Source Code Identification

When KeyView auto-detects a file that contains source code, it can attempt to identify the programming language that it is written in.

When you do not enable source code identification, files containing source code may be identified as ASCII text files, causing the application to treat them in the same way as ordinary text. However, in many instances, it can be useful to route these files elsewhere or filter them out. For example, indexing source code into an IDOL index has minimal value and could bloat the engine with terms that are of no use in retrieval. You can use source code identification to identify files containing a particular programming language as a more specific format.

You can set source code identification to different levels.

Option Description
KVSOURCECODE_OFF Do not enable source code identification.
KVSOURCECODE_ENABLED Enable source code identification for the most common source code formats.
KVSOURCECODE_EXTENDED Enable source code identification for all supported source code formats. This option might lead to false positives in some cases (for example, a C++ file might get identified as a rarer format).

For the complete list of source code formats supported for both options, see Supported Formats.

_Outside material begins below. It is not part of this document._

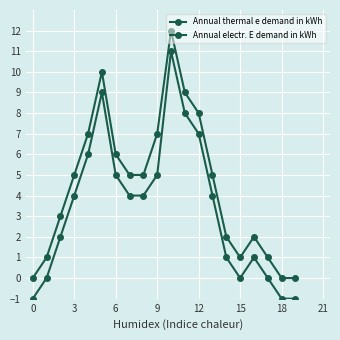

Which series has the largest total across all categories?

Annual thermal e demand in kWh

To configure source code identification

  • In the Java API, call the setSourceCodeDetection method on the filter object, for example:

    filter.setSourceCodeDetection(Filter.SourceCodeDetection.ENABLED);
  • In formats.ini, set the following parameter to the appropriate level. (This is an alternative approach - you do not need to do this if you have configured this feature through the API).

    [Options]
    SourceCodeDetection=KVSOURCECODE_ENABLED